Photographing it from the outside today and looking at it as some dim and distant place compared with last time when this was my home, that environment which made my existence stable while I was drugged up to the eyeballs with a variety of medicines and pills. I don’t think people realise what a life changing event an accident can be.
So as I start to write this in the evening I know it’s going to be quite a long account. I have been delayed by doing a gardening job, and then watching a replay of the Ascot Gold cup which for those of you unfamiliar with the UK is one of the leading horse race events of the year.
So you see when I have an important appointment as was the case today I don’t want to leave ridiculously early but on the other hand I don’t want to leave late, cutting it to fine. One of the things that I cannot bear is being late for an appointment. I would rather be an hour early and pace around or have a coffee. It is the same with flights. I would rather arrive as soon as checking opens and sit on “the other side” or “no man’s land” where you can hopefully switch off your phone and forget about all the daily nonsense that goes on in country A, and look forward to an enjoyable time in country B. I have come to loathe this ridiculous searching of everyone including the taking off of shoes, belts, not being able to take liquids through. The liquid ban is the biggest farce of all. Was it about 12 years ago when a group of young Muslims were accused of trying, perhaps, to make a liquid substance that could just could explode. There wasn’t a scrap of evidence but the authorities in their wisdom decided to ban all liquids. This has resulted in millions of harmless bottles of water being thrown away.

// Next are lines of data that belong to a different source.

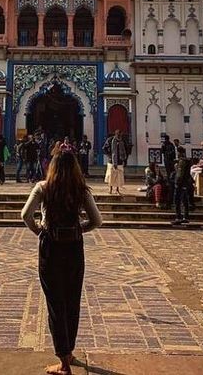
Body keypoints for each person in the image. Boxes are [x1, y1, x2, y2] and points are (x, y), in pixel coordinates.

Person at [21, 148, 102, 375]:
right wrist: (78, 230)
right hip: (74, 247)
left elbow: (25, 215)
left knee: (56, 304)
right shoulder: (80, 191)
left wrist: (41, 232)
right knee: (72, 300)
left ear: (52, 167)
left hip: (50, 248)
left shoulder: (43, 188)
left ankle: (64, 362)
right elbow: (98, 220)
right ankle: (68, 351)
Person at [172, 146, 192, 225]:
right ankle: (185, 216)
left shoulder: (181, 162)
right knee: (185, 200)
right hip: (186, 183)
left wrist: (177, 183)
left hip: (181, 183)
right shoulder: (187, 161)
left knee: (177, 200)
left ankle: (178, 217)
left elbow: (180, 174)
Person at [105, 129, 126, 194]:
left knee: (119, 177)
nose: (120, 136)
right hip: (111, 161)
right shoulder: (111, 140)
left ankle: (117, 189)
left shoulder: (121, 142)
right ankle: (110, 189)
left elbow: (124, 151)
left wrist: (124, 159)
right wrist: (110, 156)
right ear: (116, 134)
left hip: (119, 161)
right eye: (119, 135)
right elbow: (106, 149)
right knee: (111, 176)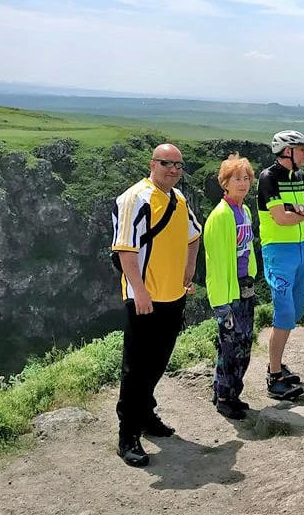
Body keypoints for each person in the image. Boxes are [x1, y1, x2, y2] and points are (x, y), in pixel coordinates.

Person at [109, 143, 202, 467]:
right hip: (144, 298)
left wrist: (189, 269)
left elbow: (194, 235)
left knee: (159, 360)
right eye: (167, 163)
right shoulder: (135, 198)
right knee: (136, 367)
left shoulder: (178, 199)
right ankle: (127, 435)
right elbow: (125, 250)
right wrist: (140, 292)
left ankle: (146, 416)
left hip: (173, 296)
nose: (173, 169)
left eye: (178, 164)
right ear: (153, 163)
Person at [257, 129, 304, 399]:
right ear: (287, 152)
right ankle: (273, 376)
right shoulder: (268, 177)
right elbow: (279, 219)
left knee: (296, 309)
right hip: (278, 252)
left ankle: (277, 362)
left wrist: (296, 211)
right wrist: (302, 213)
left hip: (300, 249)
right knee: (283, 313)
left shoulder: (300, 177)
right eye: (301, 148)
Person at [203, 153, 258, 419]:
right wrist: (221, 304)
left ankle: (234, 392)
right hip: (229, 290)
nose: (243, 183)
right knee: (229, 346)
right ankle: (223, 395)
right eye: (237, 178)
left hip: (245, 286)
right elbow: (214, 263)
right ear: (225, 182)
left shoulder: (245, 211)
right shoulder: (219, 216)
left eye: (246, 178)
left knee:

Anyway, the appointment was at 11.30 this morning Thursday, 22 June. On the way I witnessed congregations of people at Bristol bus station waiting to be taken by shuttle bus to the great Glastonbury. You can tell a Glastonbury person because they have unusual Wellington boots, and a huge rucksack which probably contains a tent.
Passing through the northern suburbs of Bristol is very much like visiting 1960s London. There are lots of trendy and down-to-earth coffee bars, eating establishments, Turkish, Polish, Indian, Chinese, Vietnamese, restaurants. there are high-class preowned clothes stores, shops with vegetables temptingly displayed in bowls for one pound, unusual vegetables that we don’t see in Midsomer Norton because people wouldn’t know what they are.
The meeting itself was in the company of three staff from the trauma team who were concerned about giving after care service to those who leave the hospital with varying degrees of support. As the famous American photo Journal Life Magazine said in years of yore, “All Human Life is There”. My feeling is that the traumatised community members should support each other, and that a blog and website should be used for support. No one wants to admit that they need a support group so I feel we have to sell the idea in such a way that will attract the right people without the client group feeling stigmatised. However the bigger problem is getting the hospital authorities to allow me to advertise a patient group at all.
This is where I am going to have buckets of patience because changes take a long time to happen in the NHS due to the complexity of the structure, potential litigation problems, health and safety, you name it. That is the overarching problem. Hardly a month goes by without a new set of rules established from ‘on high’ which have to be implemented.
in addition,it is quite common to find someone who’s got not just one remit, not two remits but even five remits. The responsibility of each in terms of human care is like one full-time job in yet these saintly people are driven by their desire to help others and so putting hours and energy that must exact a price in terms of the amount of energy available for a social life.